Supplied material: Begin
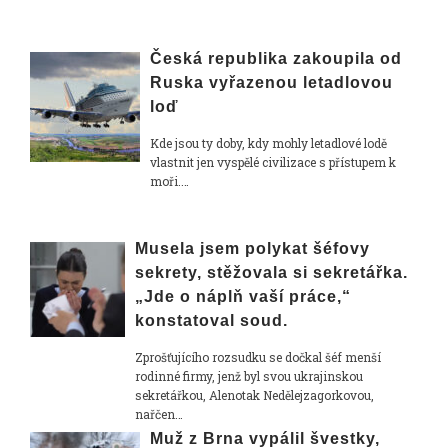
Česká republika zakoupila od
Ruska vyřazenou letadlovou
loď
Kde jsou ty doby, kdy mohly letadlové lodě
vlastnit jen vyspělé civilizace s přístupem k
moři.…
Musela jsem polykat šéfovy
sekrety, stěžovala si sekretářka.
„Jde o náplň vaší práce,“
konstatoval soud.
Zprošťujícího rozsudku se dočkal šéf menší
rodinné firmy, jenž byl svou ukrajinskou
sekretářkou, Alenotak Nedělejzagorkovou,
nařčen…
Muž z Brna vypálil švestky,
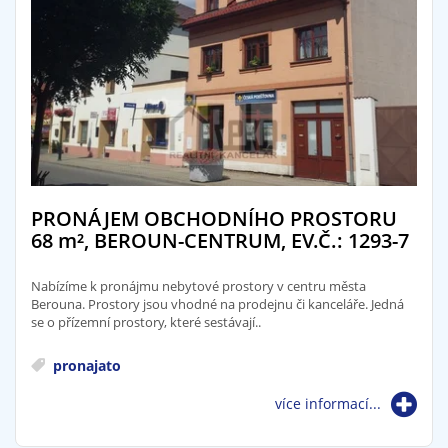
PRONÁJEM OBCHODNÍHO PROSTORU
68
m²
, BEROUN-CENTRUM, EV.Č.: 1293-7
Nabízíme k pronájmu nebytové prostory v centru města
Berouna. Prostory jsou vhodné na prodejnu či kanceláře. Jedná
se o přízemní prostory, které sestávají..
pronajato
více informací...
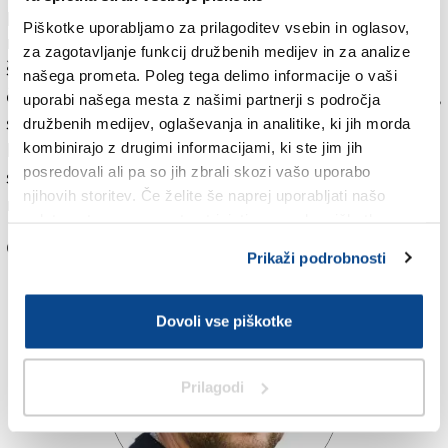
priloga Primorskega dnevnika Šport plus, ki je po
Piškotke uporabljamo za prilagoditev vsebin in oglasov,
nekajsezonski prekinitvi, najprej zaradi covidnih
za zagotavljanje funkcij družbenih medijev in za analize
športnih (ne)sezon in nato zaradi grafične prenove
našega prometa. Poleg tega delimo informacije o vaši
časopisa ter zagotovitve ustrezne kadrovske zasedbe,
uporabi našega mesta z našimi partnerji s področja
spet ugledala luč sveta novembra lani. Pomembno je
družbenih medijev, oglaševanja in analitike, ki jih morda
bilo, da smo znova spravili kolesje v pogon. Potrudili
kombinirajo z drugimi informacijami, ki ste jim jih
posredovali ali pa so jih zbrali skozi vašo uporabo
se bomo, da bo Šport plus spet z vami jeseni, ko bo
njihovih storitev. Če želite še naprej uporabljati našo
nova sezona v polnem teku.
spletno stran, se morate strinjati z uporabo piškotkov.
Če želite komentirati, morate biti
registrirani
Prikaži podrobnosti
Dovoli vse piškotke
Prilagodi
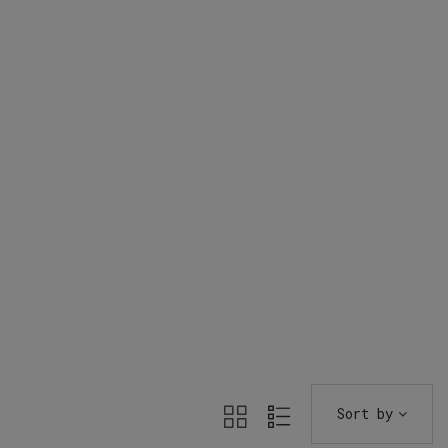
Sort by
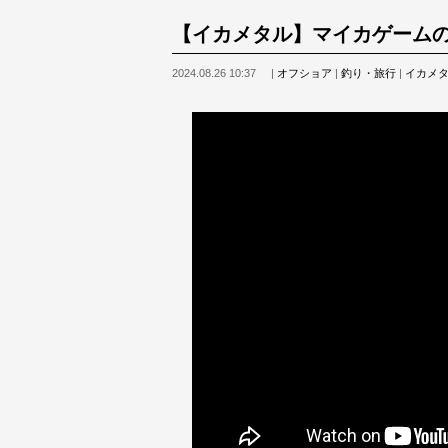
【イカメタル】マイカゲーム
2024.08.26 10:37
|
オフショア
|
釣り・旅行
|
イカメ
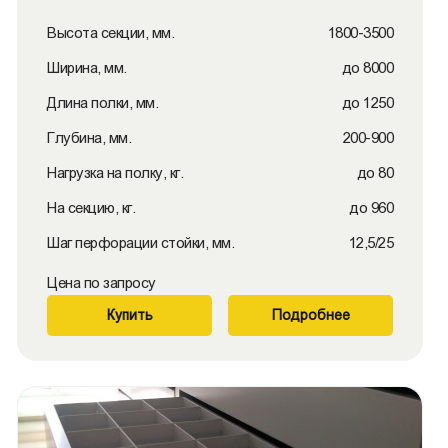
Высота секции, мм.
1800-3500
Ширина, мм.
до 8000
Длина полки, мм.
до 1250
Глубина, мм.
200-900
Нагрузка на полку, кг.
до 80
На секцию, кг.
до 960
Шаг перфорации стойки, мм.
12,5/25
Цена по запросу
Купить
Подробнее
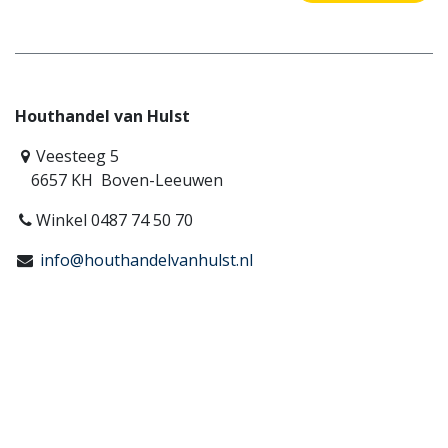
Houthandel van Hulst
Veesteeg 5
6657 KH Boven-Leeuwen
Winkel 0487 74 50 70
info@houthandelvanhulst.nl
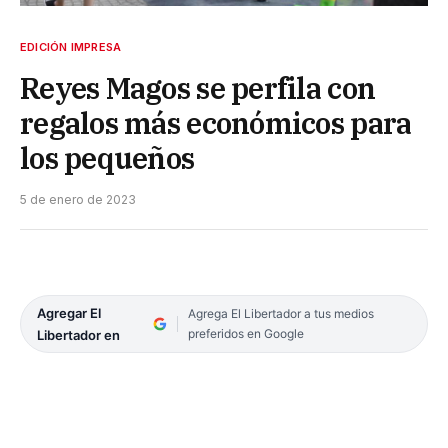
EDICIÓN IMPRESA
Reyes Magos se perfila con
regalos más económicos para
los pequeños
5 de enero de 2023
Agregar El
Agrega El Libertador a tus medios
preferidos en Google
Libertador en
Supplied material: End
Assignment
Return every line of text from all the entries above without changing anything, and leave the pictures out.

Task result
Česká republika zakoupila od
Ruska vyřazenou letadlovou
loď
Kde jsou ty doby, kdy mohly letadlové lodě
vlastnit jen vyspělé civilizace s přístupem k
moři.…
Musela jsem polykat šéfovy
sekrety, stěžovala si sekretářka.
„Jde o náplň vaší práce,“
konstatoval soud.
Zprošťujícího rozsudku se dočkal šéf menší
rodinné firmy, jenž byl svou ukrajinskou
sekretářkou, Alenotak Nedělejzagorkovou,
nařčen…
Muž z Brna vypálil švestky,
PRONÁJEM OBCHODNÍHO PROSTORU
68
m²
, BEROUN-CENTRUM, EV.Č.: 1293-7
Nabízíme k pronájmu nebytové prostory v centru města
Berouna. Prostory jsou vhodné na prodejnu či kanceláře. Jedná
se o přízemní prostory, které sestávají..
pronajato
více informací...
priloga Primorskega dnevnika Šport plus, ki je po
Piškotke uporabljamo za prilagoditev vsebin in oglasov,
nekajsezonski prekinitvi, najprej zaradi covidnih
za zagotavljanje funkcij družbenih medijev in za analize
športnih (ne)sezon in nato zaradi grafične prenove
našega prometa. Poleg tega delimo informacije o vaši
časopisa ter zagotovitve ustrezne kadrovske zasedbe,
uporabi našega mesta z našimi partnerji s področja
spet ugledala luč sveta novembra lani. Pomembno je
družbenih medijev, oglaševanja in analitike, ki jih morda
bilo, da smo znova spravili kolesje v pogon. Potrudili
kombinirajo z drugimi informacijami, ki ste jim jih
posredovali ali pa so jih zbrali skozi vašo uporabo
se bomo, da bo Šport plus spet z vami jeseni, ko bo
njihovih storitev. Če želite še naprej uporabljati našo
nova sezona v polnem teku.
spletno stran, se morate strinjati z uporabo piškotkov.
Če želite komentirati, morate biti
registrirani
Prikaži podrobnosti
Dovoli vse piškotke
Prilagodi
Sort by
【イカメタル】マイカゲーム
2024.08.26 10:37
|
オフショア
|
釣り・旅行
|
イカメ
Высота секции, мм.
1800-3500
Ширина, мм.
до 8000
Длина полки, мм.
до 1250
Глубина, мм.
200-900
Нагрузка на полку, кг.
до 80
На секцию, кг.
до 960
Шаг перфорации стойки, мм.
12,5/25
Цена по запросу
Купить
Подробнее
Houthandel van Hulst
Veesteeg 5
6657 KH Boven-Leeuwen
Winkel 0487 74 50 70
info@houthandelvanhulst.nl
EDICIÓN IMPRESA
Reyes Magos se perfila con
regalos más económicos para
los pequeños
5 de enero de 2023
Agregar El
Agrega El Libertador a tus medios
preferidos en Google
Libertador en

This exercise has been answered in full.